Toward the end of the 1970s, Chabrol began making television films and international co-productions, something that marked a departure from the nature of his previous work. His team of regular collaborators, who included Audran, Jean Yanne, Michel Bouquet, composer Pierre Jansen, producer Andre Genoves, and cinematographer Jean Rabier, also changed -- with Chabrol's son, Matthieu, replacing Jansen, and new actors such as Isabelle Huppert starring in his films. Huppert essayed the title character in Violette Nozière (1978), one of Chabrol's most acclaimed films of the 1970s. Based upon the true story of a 19-year-old girl (Huppert) who was convicted of poisoning her father and attempting to kill her mother, the film achieved the remarkable feat of lending its unlikable protagonist a degree of three-dimensional sympathy, and drew favorable comparisons to Hitchcock, whose work provided Chabrol with a constant source of inspiration.

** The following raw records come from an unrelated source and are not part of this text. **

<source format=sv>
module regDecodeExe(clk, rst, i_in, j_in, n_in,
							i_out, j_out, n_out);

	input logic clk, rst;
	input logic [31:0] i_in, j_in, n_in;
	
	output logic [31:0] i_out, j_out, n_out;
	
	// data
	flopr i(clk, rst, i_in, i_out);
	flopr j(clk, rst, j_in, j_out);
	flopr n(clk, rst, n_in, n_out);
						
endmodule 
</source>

Chabrol's films of the 1980s and '90s largely suffered in comparison to his earlier work; some critics noted that they lacked the unity and quality that gave the director's films of the 1950s and '60s such enduring resonance. Still, he continued to work prolifically, earning particular international acclaim for Une Affaire de Femmes in 1988. Starring Isabelle Huppert as an abortionist who ends up holding the dubious honor of being the last woman guillotined in France (by the Vichy government), the film -- like Chabrol's earlier Violotte Nozière -- succeeded in painting a complex, sympathetic portrait of a fairly unlikable woman, and offered one of the most insightful and balanced looks at abortion ever recorded on celluloid.

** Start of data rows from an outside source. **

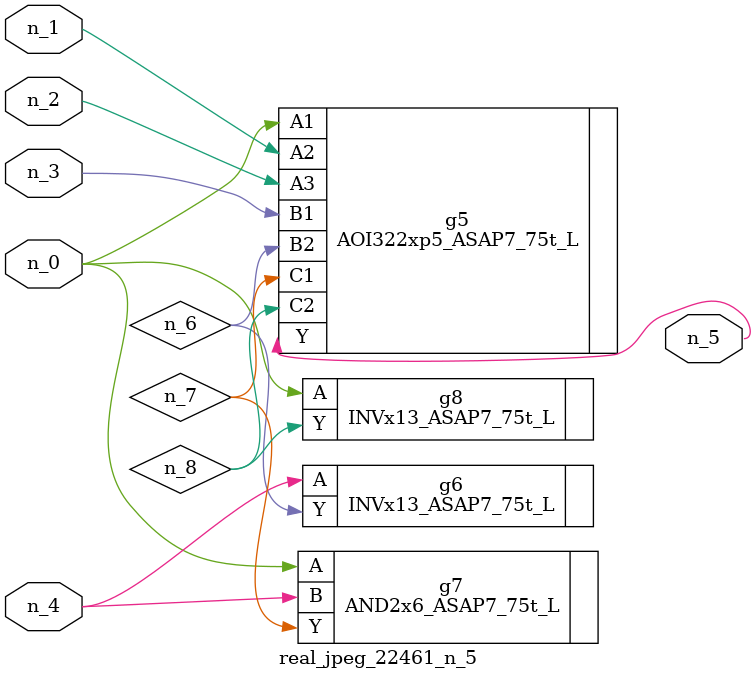
<source format=v>
module real_jpeg_22461_n_5 (n_4, n_0, n_1, n_2, n_3, n_5);

input n_4;
input n_0;
input n_1;
input n_2;
input n_3;

output n_5;

wire n_8;
wire n_6;
wire n_7;

AOI322xp5_ASAP7_75t_L g5 ( 
.A1(n_0),
.A2(n_1),
.A3(n_2),
.B1(n_3),
.B2(n_6),
.C1(n_7),
.C2(n_8),
.Y(n_5)
);

AND2x6_ASAP7_75t_L g7 ( 
.A(n_0),
.B(n_4),
.Y(n_7)
);

INVx13_ASAP7_75t_L g8 ( 
.A(n_0),
.Y(n_8)
);

INVx13_ASAP7_75t_L g6 ( 
.A(n_4),
.Y(n_6)
);


endmodule
</source>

Chabrol's subsequent collaborations with Huppert formed his most celebrated films of the 1990s: 1991's Madame Bovary was a great success in France, while the 1995 psychological thriller La Cérémonie earned transcontinental plaudits. Boasting a strong cast that included Huppert, Sandrine Bonnaire, Jacqueline Bisset, and Jean-Pierre Cassel, the César-nominated film provided an incisive look at class tensions, jealousy, and the politics of murder. Many critics declared that Chabrol was back at the top of his form. Although his next two major thrillers, Rien Ne Va Plus (1997) and Au Coeur du Mensonge (1999), were not as warmly received, there was no denying the director's continued impact on both French and world cinema.